From Screens to Souls: Reclaiming Our Emotional Priorities
From Screens to Souls: Reclaiming Our Emotional Priorities

In an age of constant connectivity, many people find themselves grieving public figures as though they had lost a member of their own household. Social media feeds fill with tears, tributes, and declarations of personal loss. Yet in truth, the person mourned never knew their names, never sat at their table, never shared a moment of genuine life with them.


This is not shared life. It is confusion between image and relationship.


Torah recognises the human need for attachment. It commands us toward דבקות (devekut – attachment to G-D), and toward אהבת ישראל (ahavat Yisrael – love of a fellow Jew). These are not abstract ideals. They are directed bonds, rooted in covenant, responsibility, and shared destiny. Emotional energy in Torah is not random; it is sacred capital.


When we direct intense grief toward someone whose existence in our lives was entirely mediated through a screen, we must ask: what exactly are we mourning?


Often we are not grieving the person. We are grieving an image, a memory of how that image made us feel, or the loss of a narrative into which we had woven ourselves. This is דמיון (dimyon – imagination). The Holy Zohar warns that external lights can dazzle while lacking פנימיות (penimiut – inner essence). The Internet magnifies this effect. It creates simulated intimacy without covenantal relationship.


Tanya teaches that the נפש הבהמית (nefesh habehamit – animal soul) seeks identification and expansion. To feel “connected” to fame is to feel enlarged. When the celebrity falls or dies, that projected extension of self feels wounded. The grief may be sincere, but sincerity alone does not sanctify its source.


This does not mean we should feel nothing. Torah does not demand coldness. Compassion for human suffering is holy. But compassion must be ordered. If one weeps more intensely for a distant public figure than for a neighbour, a struggling family member, or the suffering of Am Yisrael, then the emotional hierarchy has inverted.

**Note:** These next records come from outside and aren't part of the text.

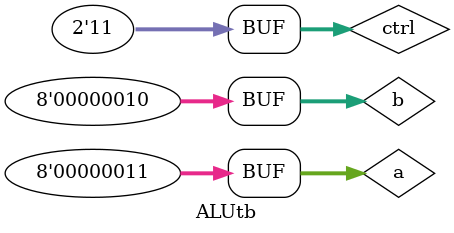
<source format=sv>
`timescale 1ns / 1ps


module ALUtb();

logic [7:0] a,b,Result;
logic [1:0] ctrl;

ALU dut(a,b,ctrl,Result);

initial begin
a= 8'b00000011; b = 8'b00000010; ctrl= 2'b00; #10;
ctrl= 2'b01; #10;
ctrl= 2'b10; #10;
ctrl= 2'b11; #10;

end
endmodule

</source>
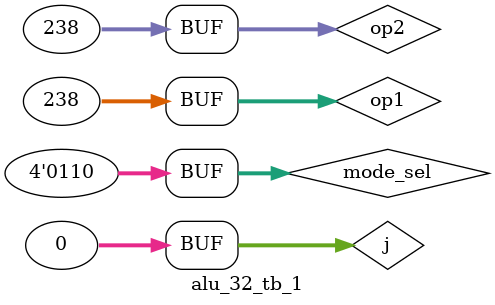
<source format=sv>
`timescale 1ns / 1ps


module alu_32_tb_1;

parameter DWIDTH = 32;
logic[ DWIDTH -1:0] op1 ;
logic[ DWIDTH -1:0] op2 ;
logic [ DWIDTH -1:0] result ;
logic c_flag ;
logic z_flag ;
logic o_flag ;
logic s_flag ;
int i,j = 0;
typedef enum bit[3:0] {
              add=4'h0,
              subwb=4'h1,
              mov=4'h2,
              sub=4'h3,
              inc=4'h4,
              dec=4'h5,
              addinc=4'h6,
              land=4'h8,
              lor=4'h9,
              lxor=4'hA,
              lnot=4'hB,
              move=4'hC,
              lshl=4'hD
              } optype;
              
optype mode_sel;
alu_32bit L1 ( .op1(op1), 
                .op2(op2) , 
                .opsel(mode_sel[2:0]),
                .mode(mode_sel[3]),  
                .result(result) , 
                .c_flag (c_flag), 
                .z_flag(z_flag) , 
                .o_flag(o_flag) , 
                .s_flag(s_flag)
                );


initial begin   
/*op1 = 'd0;
op2 = 'd0;
for (i=0;i<32;i++)begin
    op2 = i;
        for(j=0;j<3;j++) begin
        op1 = i;
        #10;
        mode_sel = move;
        #15;
        mode_sel = add;
        #15; 
        mode_sel = subwb; 
        #15; 
        mode_sel = sub;
        #15; 
        mode_sel = inc;
        #15; 
        mode_sel = dec;
        #15; 
        mode_sel = addinc;
        #15; 
        mode_sel = land;
        #15; 
        mode_sel = lshl;
        #15;                                          
        mode_sel = lxor;
        #15; 
        mode_sel = lnot;
        #15; 
        mode_sel = lor;
        #15;
        end
end 
end*/

/*initial begin  
repeat(10) begin                                     
mode_sel = add;
#15; 
mode_sel = subwb; 
#15; 
mode_sel = sub;
#15; 
mode_sel = inc;
#15; 
mode_sel = dec;
#15; 
mode_sel = addinc;
#15; 
mode_sel = land;
#15; 
mode_sel = lshl;
#15;                                          
mode_sel = lxor;
#15; 
mode_sel = lnot;
#15; 
mode_sel = lor;
#15;
end                                             
end*/

op1 = 8'hEEEEEEEE;
op2 = 8'hEEEEEEEE;
mode_sel = addinc;
#15;
end

endmodule
</source>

The Torah world is built upon proximity and responsibility. We are commanded to honour parents, to care for the widow and orphan, to strengthen community. We are not commanded to attach ourselves to curated personas broadcast to millions.


The danger is subtle. Celebrity culture quietly displaces real covenant with performative belonging. It replaces shared life with shared consumption. It persuades us that visibility equals relationship. It does not.


True connection requires reciprocity, responsibility, and shared destiny. That is why דבקות belongs with G-D. That is why אהבה belongs with those within our covenant. That is why grief has its proper place within lived relationship.


Our emotional lives are not meant to be outsourced to algorithms.


If we redirected even a fraction of that intensity toward our own households, our own communities, and our own people, the transformation would be profound. Visit the lonely.


Support the struggling. Strengthen the bonds within your home. Pray with greater concentration. Study with greater depth. Attach upward and inward, not outward and imaginary.


The Internet may simulate closeness, but Torah demands reality.


Let our tears fall where they are commanded to fall. Let our love be directed where it can be returned. Let our focus come back home.